Shoe factories make much better shoes than an average person ever could. Car factories make much better cars than an average person ever could. Chair factories make much better chairs than an average person ever could. Why don’t food factories make much better food than an average person? This is a serious question. It feels like food production should have been outsourced to specialists long ago, and cooking at home should be, at most, a hobby. Why has this happened to shoes and chairs, but not food?
@miki One could argue food factories (restaurants) make much better food than an average person, but they don't scale very well. Still an interesting question why not.
@modulux Why are restaurants so expensive, compared to homemade meals, then? I don’t think that buying a chair from Ikea is much less economical than making one from scratch, I wouldn’t be surprised if it was cheaper. This is not the case with restaurants.

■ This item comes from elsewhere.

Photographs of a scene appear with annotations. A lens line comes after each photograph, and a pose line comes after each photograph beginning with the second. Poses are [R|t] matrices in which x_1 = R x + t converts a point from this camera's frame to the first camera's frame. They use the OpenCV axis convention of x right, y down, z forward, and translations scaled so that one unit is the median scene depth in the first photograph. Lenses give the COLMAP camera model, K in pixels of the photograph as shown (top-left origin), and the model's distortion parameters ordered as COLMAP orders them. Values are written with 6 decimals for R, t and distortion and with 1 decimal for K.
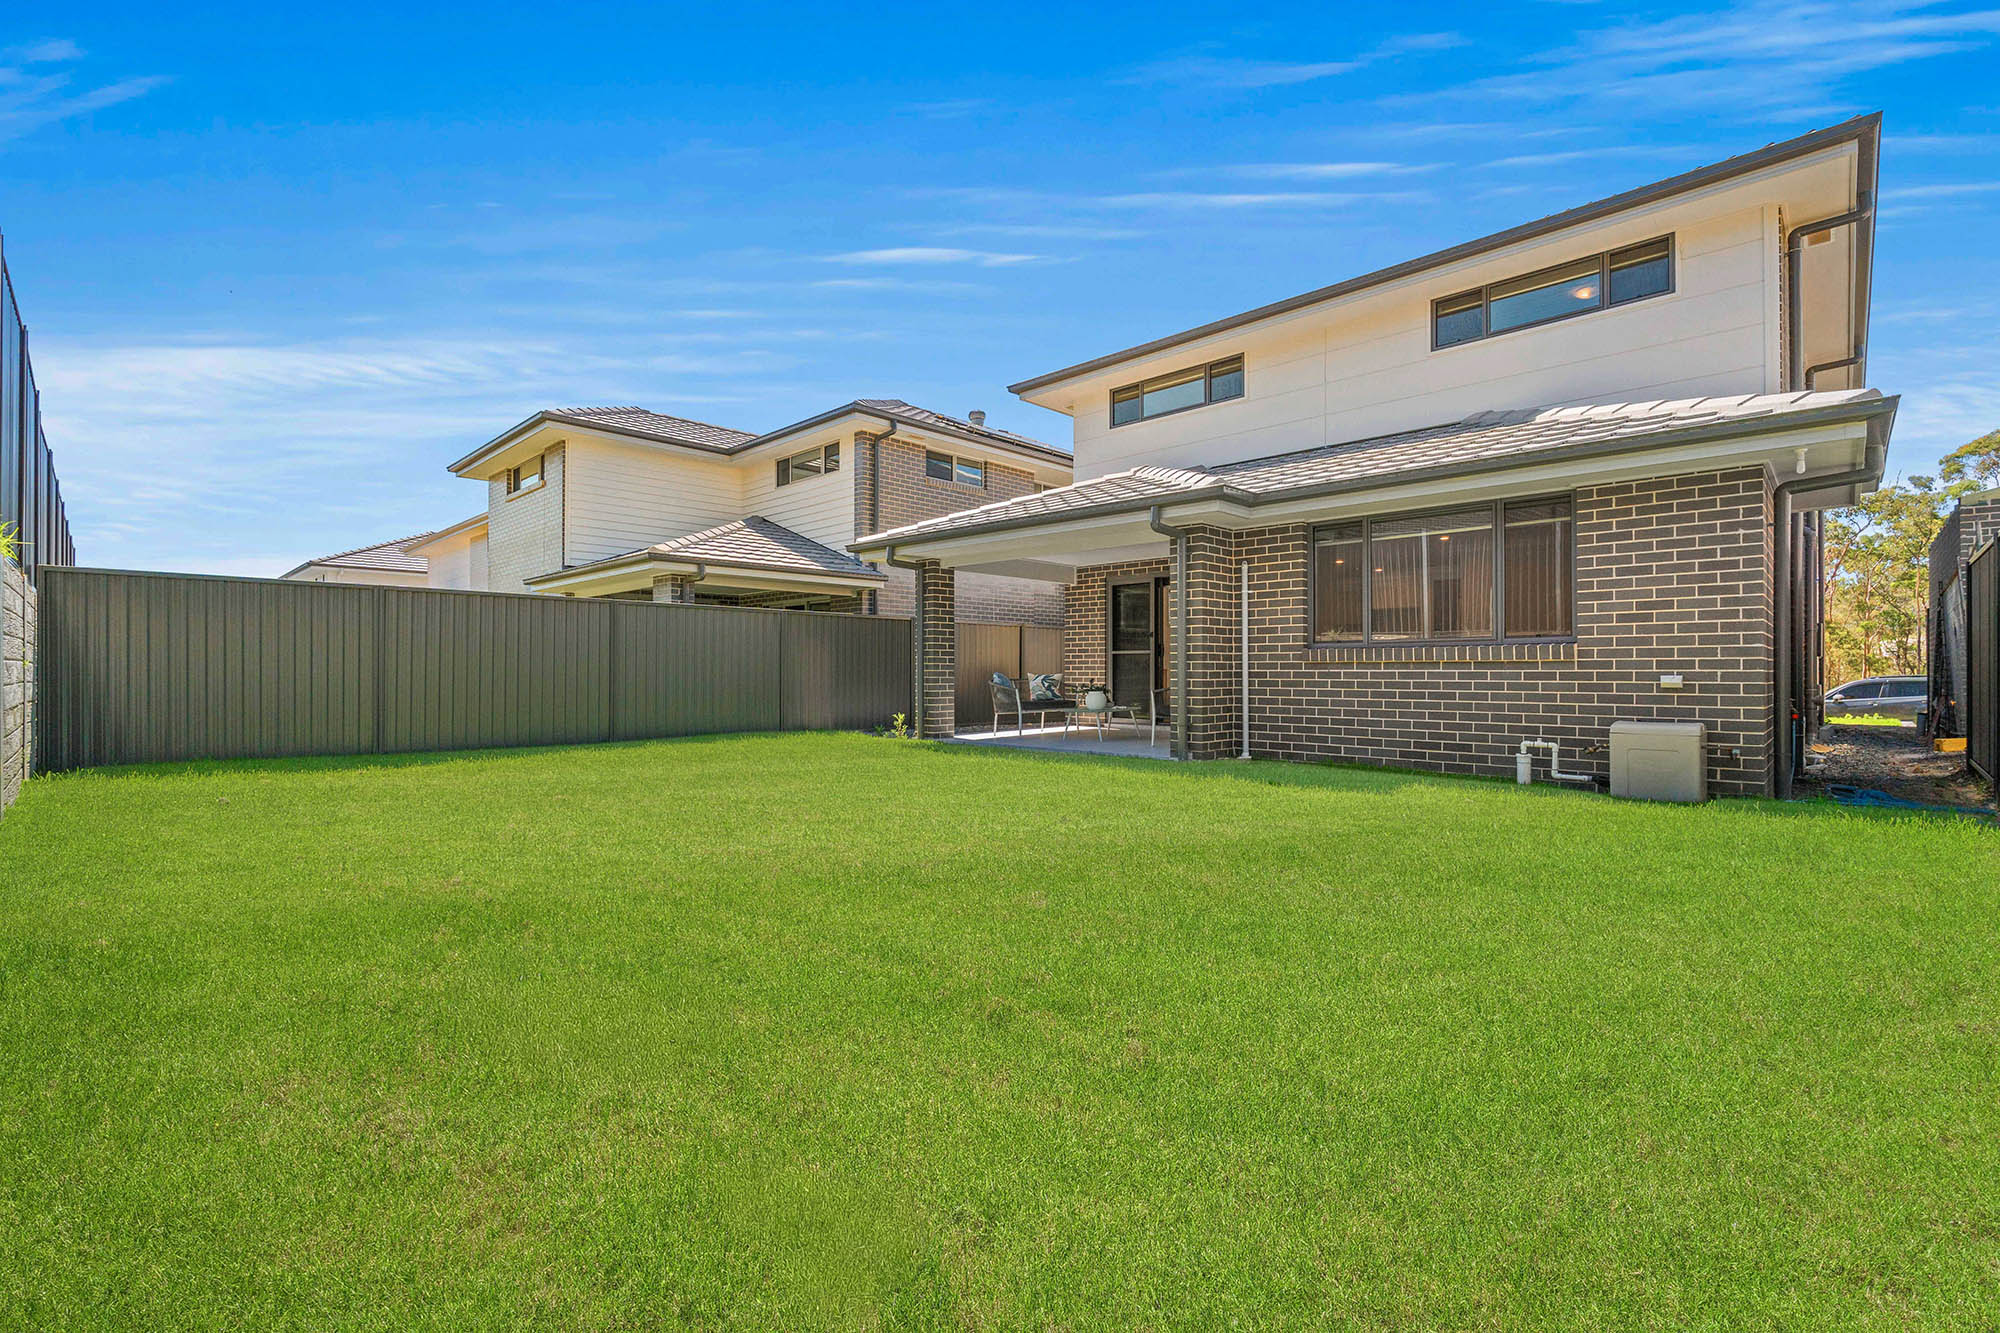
lens RADIAL K [[881.8, 0, 998.8], [0, 881.8, 662.9], [0, 0, 1]] dist [-0.000005, -0.000003]
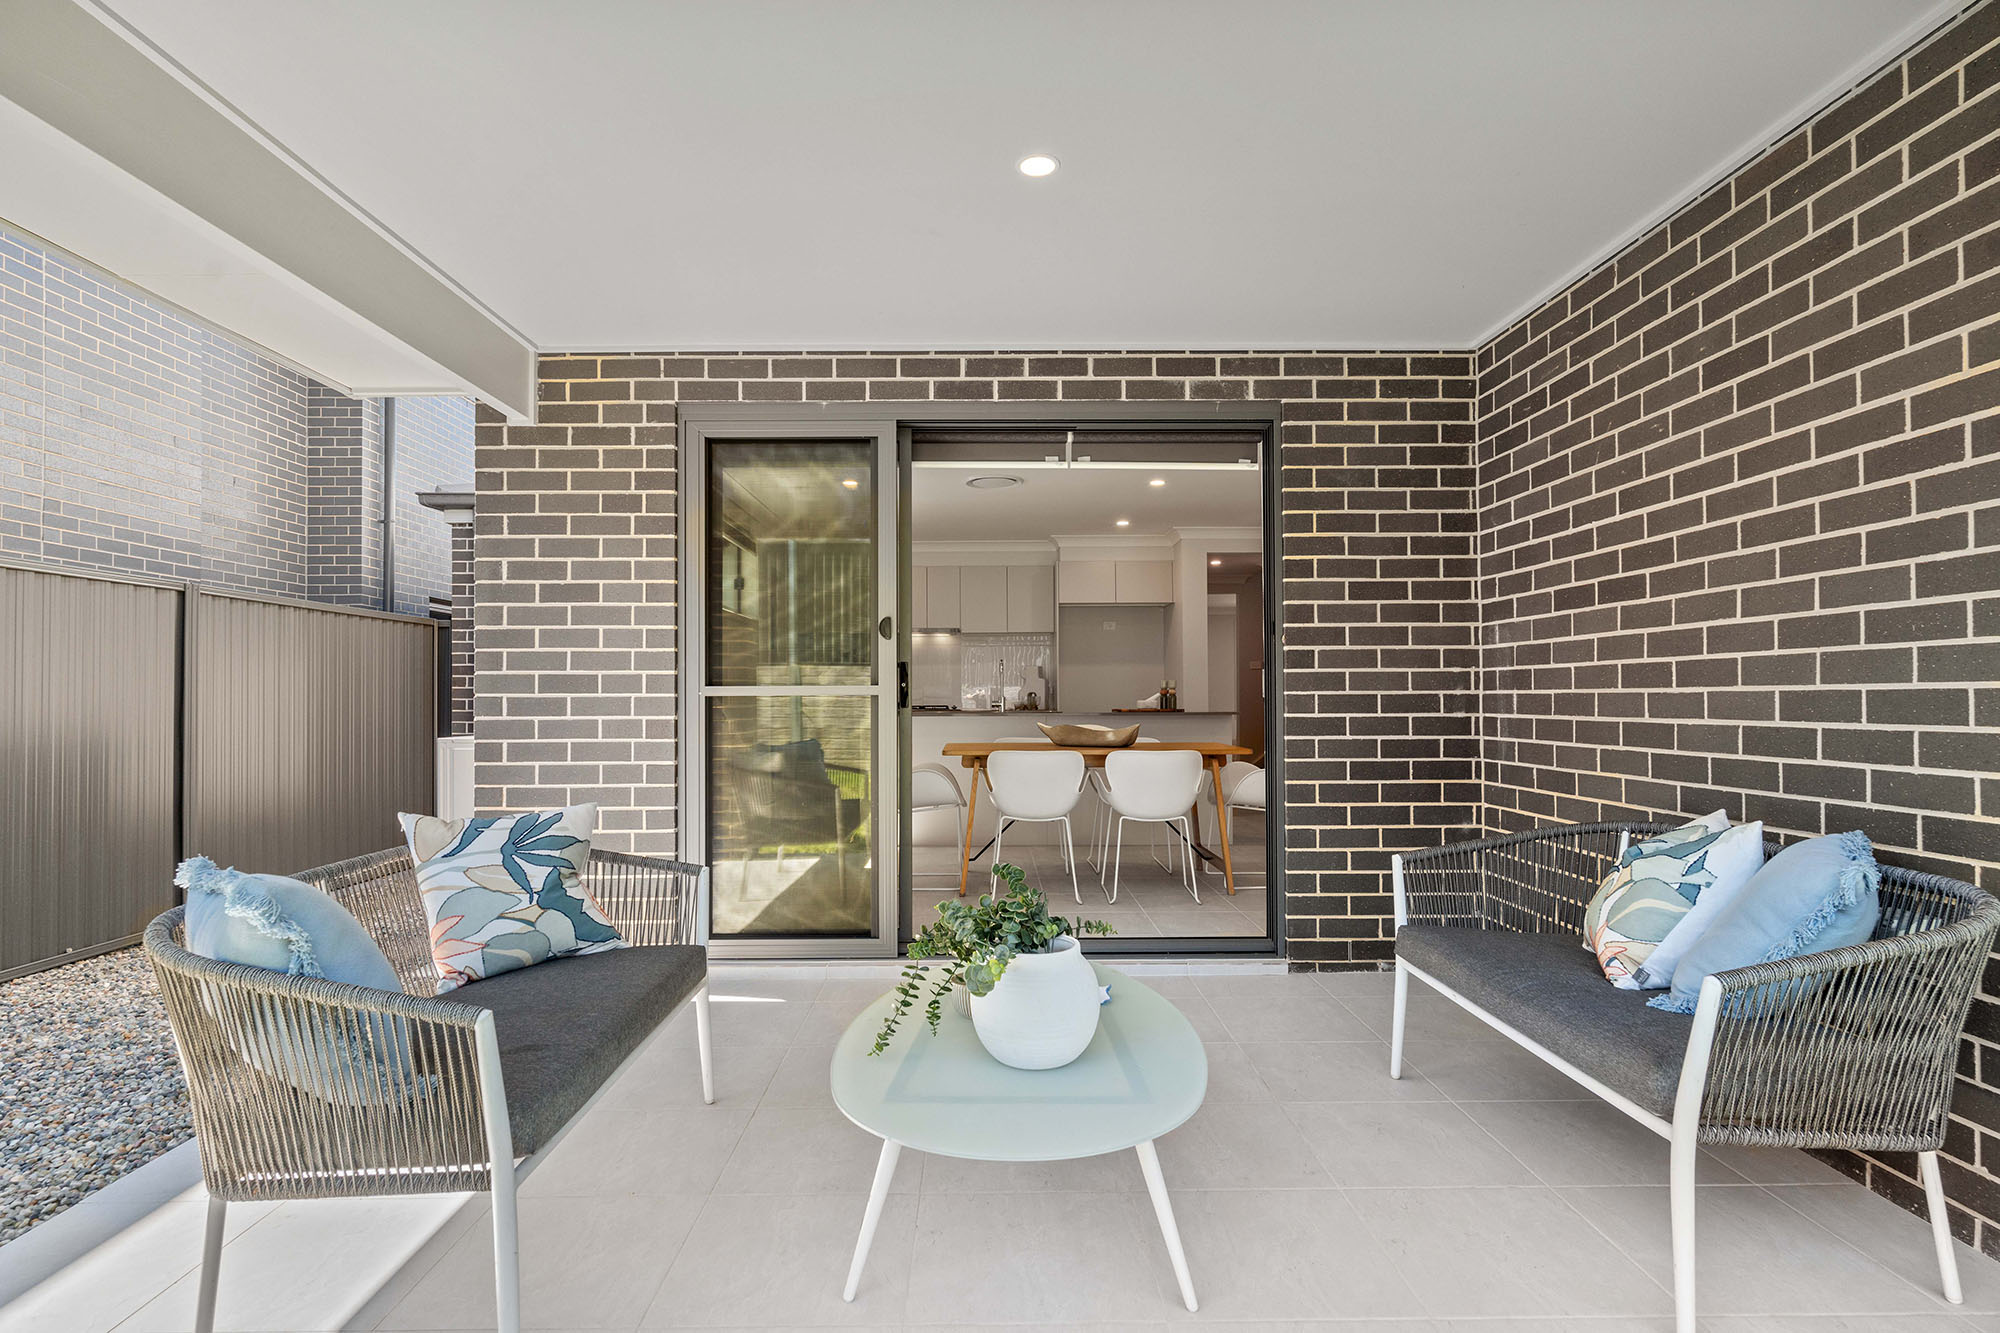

I know why it happens, and taxes and overregulation are a much bigger part of the answer than evil, profit-seeking capitalists, especially in that industry, but why does this apply to restaurants specifically, but not furniture?
@modulux One interesting difference is that furniture, clothes and phones can be made mostly by machines and/or cheap labor abroad, while restaurants, by necessity, have to hire expensive, fussy employees in the city where they’re located, which causes them to price relatively to local prices, not global ones. Restaurants in San Francisco *need* to set higher prices than restaurants in a small town in Russia, because rent in California is more expensive than rent in Russia, and so Californians demand higher wages than Russians. The price, relative to your salary, will be roughly the same wherever you go, but the absolute price will be much different, just as your salary is much different depending on where you live. Phones and clothes don't have that problem, they can be manufactured exclusively where manufacturing is cheapest, and then sold at similar absolute, not salary-relative prices across the world.
@miki Mmm, that's true, and probably will remain true while food is perishable, so probably forever... We do have food prepared by machines but it has to last a lot, so that limits the quality.